(Stored entries)
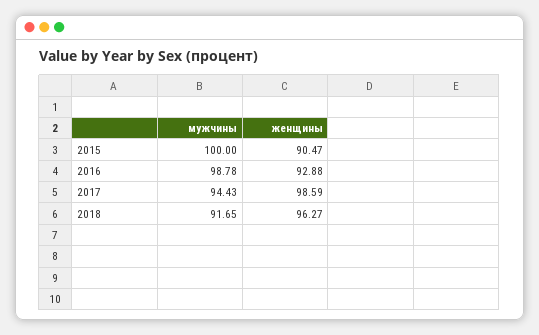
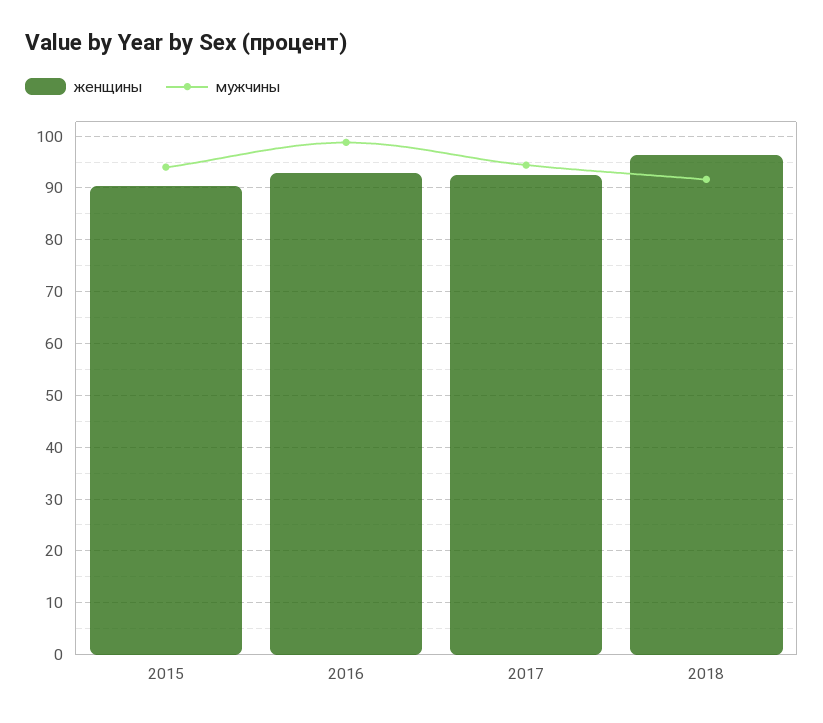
  {
    "мужчины": {
-     "2015": 100,
+     "2015": 94,
      "2016": 98.78,
      "2017": 94.43,
      "2018": 91.65
    },
    "женщины": {
      "2015": 90.47,
      "2016": 92.88,
-     "2017": 98.59,
+     "2017": 92,
      "2018": 96.27
    }
  }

## [Written task]
Every record must be returned exactly. Leave its pictures out.

## [Response]
  {
    "мужчины": {
-     "2015": 100,
+     "2015": 94,
      "2016": 98.78,
      "2017": 94.43,
      "2018": 91.65
    },
    "женщины": {
      "2015": 90.47,
      "2016": 92.88,
-     "2017": 98.59,
+     "2017": 92,
      "2018": 96.27
    }
  }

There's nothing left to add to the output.